Incidentally, the things you mention aren't really all that different to the current Switch, as developers already have to perform a mode change when docking or undocking, changing resolutions, graphical effects, managing changes to available GPU resources and bandwidth, etc. The only issue I could see is if developers on Switch are able to assign warps to individual SMs. This isn't a thing on PC, for obvious reasons, but might be the case in the console space. This might require developers to have separate sets of SM affinity mappings for docked and handheld, although if it were a clean cut from 12 SMs to 6, then Nintendo could just implement a system level modulo 6 operation on SM affinity in portable mode (eg if a warp was assigned to SM 9, it would go to SM 3 in portable mode), which would keep warps together and evenly distributed without additional developer effort.
Thanks for the additional context on this. Out of interest, does it explicitly state that FLCG stands for first-level clock gating, or are you implying it? It just strikes me as a bit odd that they would add something called second-level clock gating and only years later add first-level clock gating. Unless, as you say FLCG was something that already existed in some form but was never really utilised or exposed.
Looking into this, there's actually an additional clock gating mode, BLCG (block level clock gating). The info I can find on this seems to suggest it was the first type of clock gating implemented by Nvidia, and seems to operate at a very high level. The next level is then SLCG (second level clock gating), which is lower level. Incidentally, I found
this commit for T210 (Tegra X1) which adds support for SLCG on T210 within Linux, and in the case of this particular commit for T210, it looks like SLCG just covers interfaces, codec blocks, and soforth, rather than core GPU logic. The code you link, by the way, isn't actually driver source code, it's a verilog file for Nvidia's DLA hardware. It's likely Nvidia use the same conventions for what counts as SLCG there, though. My guess is that FLCG would then probably operate at a lower level again.
In any case, it's interesting that there is at least one Ada GPU feature which is supported in Drake but didn't make it into Orin. So if Orin's GPU is a half-step between Ampere and Ada, Drake's is maybe a two-thirds step.
Honestly I don't know. But there are two separate questions there. The first is what performance is required to get Death Stranding itself to render the image data that gets fed into DLSS, and the second is what performance is required to get DLSS to bring that up to 4K. Either of these could be the bottleneck.

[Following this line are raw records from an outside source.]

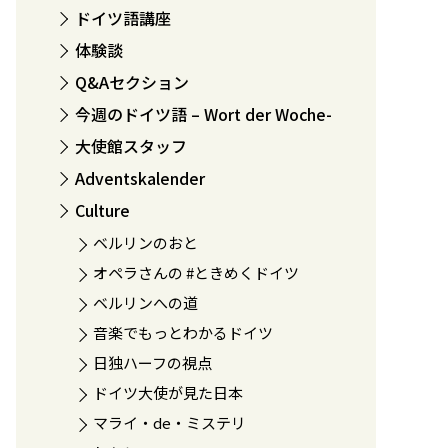
ドイツ語講座
体験談
Q&Aセクション
今週のドイツ語 – Wort der Woche-
大使館スタッフ
Adventskalender
Culture
ベルリンのおと
オペラさんの #ときめくドイツ
ベルリンへの道
音楽でもっとわかるドイツ
日独ハーフの視点
ドイツ大使が見た日本
マライ・de・ミステリ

On the first question, that's entirely on a game-by-game basis. The second question is much more predictable, and Digital Foundry has a good video looking into it for a potential Switch Pro/2. However, there's also the possibility that the DLSS used on the new Switch won't be identical to the PC version, and it may have been optimised to perform better at the cost of a bit of image quality. So in that case the answer would change again.